### Stated exercise A
Reproduce the Ceph forum thread starting with "We were hesitant" and going on through "solved for now.", swapping "repair" for "recovery".
### Stated exercise B
Summarize the Ceph forum thread in three sentences.
### Stated exercise C
Carry the Ceph forum thread forward from its final line.

Re: 9 out of 11 missing shards of shadow object in ERC 8:3 pool.

[Date Prev][Date Next][Thread Prev][Thread Next][Date Index][Thread Index]

 



Hi Robert,

thanks for the update, it's great that the issue is resolved.

Zitat von Robert Kihlberg <robkih@xxxxxxxxx>:

Thanks Josh and Eugen,

I did not manage to trace this object to an S3 object. Instead I read all
files in the suspected S3 bucket and
actually hit a bad one. Since we had a known good mirror I deleted the
broken S3 object (which succeeded fine)
and uploaded the good one (also succeeded). Data wise we're fine.

After this, a deep-scrub still reported the PG to be inconsistent.
[DBG] 11.3ff deep-scrub starts
[ERR] 11.3ffs0 deep-scrub : stat mismatch, got 417274/417273 objects, 0/0
clones, 417274/417273 dirty, 0/0 omap, 0/0 pinned, 0/0 hit_set_archive, 0/0
whiteouts, 2997719087159/2997710698551 bytes, 0/0 manifest objects, 0/0
hit_set_archive bytes.
[ERR] 11.3ff deep-scrub 1 errors

However, rados list-inconsistent-obj 11.3ff did not report any more details.
{
  "epoch": 177981,
  "inconsistents": []
}

We were hesitant to run a repair on it since we didn't know what
would happen, but I accidently did it anyway...
[DBG] 11.3ff repair starts
[ERR] 11.3ffs0 repair : stat mismatch, got 420131/420130 objects, 0/0
clones, 420131/420130 dirty, 0/0 omap, 0/0 pinned, 0/0 hit_set_archive, 0/0
whiteouts, 3020439864945/3020431476337 bytes, 0/0 manifest objects, 0/0
hit_set_archive bytes.
[ERR] 11.3ff repair 1 errors, 1 fixed

It appears to have fixed it and scrubbing it afterwards reports no issues.

So this issue seems solved for now.

Best Regards,
Robert


Den lör 5 okt. 2024 kl 14:45 skrev Eugen Block <eblock@xxxxxx>:

This reminds me of this tracker:

https://tracker.ceph.com/issues/50351

IIRC, the information could be actually lost on the OSDs. I’m
surprised that the number of missing shards is that high though. If
you have the objects mirrored, maybe importing it with
objectstore-tool could be a way forward. But I’m really not sure if
that would be the right approach.

Zitat von Robert Kihlberg <robkih@xxxxxxxxx>:

> After an upgrade from Nautilus to Pacific the scrub has found an
> inconsistent
> object and reports that 9 out of 11 shards are missing. (However, we're
not
> sure this has to do with the upgrade).
>
> We have been able to trace it to a S3 bucket, but not to a specific S3
> object.
>
> # radosgw-admin object stat --bucket=$BUCKET --object=$OBJECT
> ERROR: failed to stat object, returned error: (2) No such file or
directory
>
> By design, we have a complete mirror of the bucket in another Ceph
cluster
> and the amount of objects in the buckets match between the clusters. We
are
> therefore somewhat confident that we are not missing any objects.
>
> Could this be a failed garbage collection where perhaps the primary OSD
> failed during gc?
>
> The garbage collector does not show anything that seems relevant
though...

### Dataset section
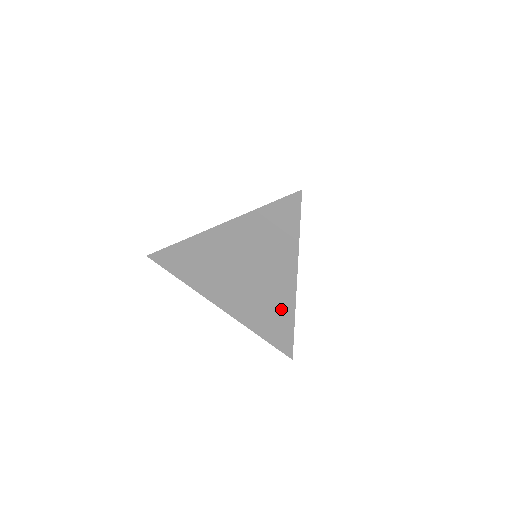
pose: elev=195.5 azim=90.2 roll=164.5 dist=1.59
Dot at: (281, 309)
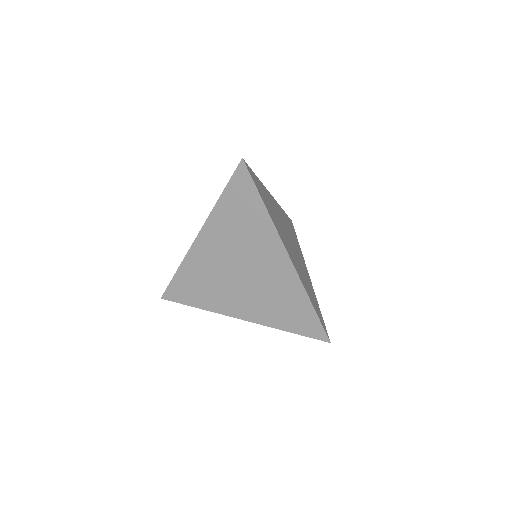
Dot at: (290, 290)
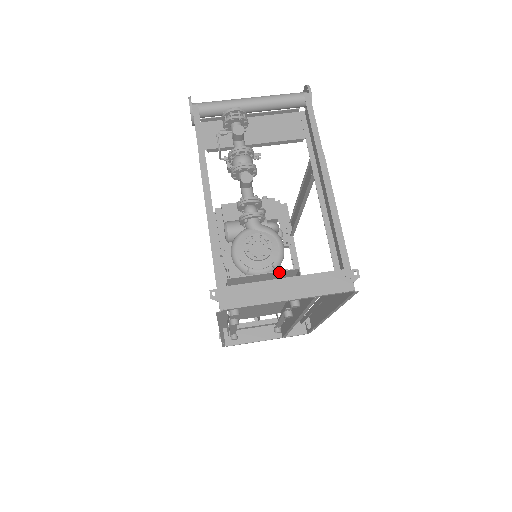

### Task result A
We were hesitant to run a recovery on it since we didn't know what
would happen, but I accidently did it anyway...
[DBG] 11.3ff recovery starts
[ERR] 11.3ffs0 recovery : stat mismatch, got 420131/420130 objects, 0/0
clones, 420131/420130 dirty, 0/0 omap, 0/0 pinned, 0/0 hit_set_archive, 0/0
whiteouts, 3020439864945/3020431476337 bytes, 0/0 manifest objects, 0/0
hit_set_archive bytes.
[ERR] 11.3ff recovery 1 errors, 1 fixed

It appears to have fixed it and scrubbing it afterwards reports no issues.

So this issue seems solved for now.

### Task result B
After an upgrade from Nautilus to Pacific, a scrub found an inconsistent object with 9 of 11 shards missing, which Robert could trace to an S3 bucket but not to a specific S3 object. Eugen pointed to a tracker issue and suggested that importing mirrored objects with objectstore-tool might help, though he was unsure. Robert later found a bad file in the bucket and replaced it with a good copy from the mirror, and when a deep-scrub still reported a stat mismatch, an accidental repair fixed the error so that later scrubs reported no issues.

### Task result C
> radosgw-admin gc list --include-all | grep
> "eaa6801e-3967-4541-9b8ca98aa5c2.791015596"
>
> Any suggestions on how we can trace and/or fix this inconsistent object?
>
> # rados list-inconsistent-obj 11.3ff | jq
> {
>   "epoch": 177981,
>   "inconsistents": [
>     {
>       "object": {
>         "name":
>
"eaa6801e-3967-4541-9b8ca98aa5c2.791015596.129__shadow_.3XHvgPjrJa3erG4rPlW3brboBWagE95_5",
>         "nspace": "",
>         "locator": "",
>         "snap": "head",
>         "version": 109853
>       },
>       "errors": [],
>       "union_shard_errors": [
>         "missing"
>       ],
>       "selected_object_info": {
>         "oid": {
>           "oid":
>
"eaa6801e-3967-4541-9b8ca98aa5c2.791015596.129__shadow_.3XHvgPjrJa3erG4rPlW3brboBWagE95_5",
>           "key": "",
>           "snapid": -2,
>           "hash": 4294967295,
>           "max": 0,
>           "pool": 11,
>           "namespace": ""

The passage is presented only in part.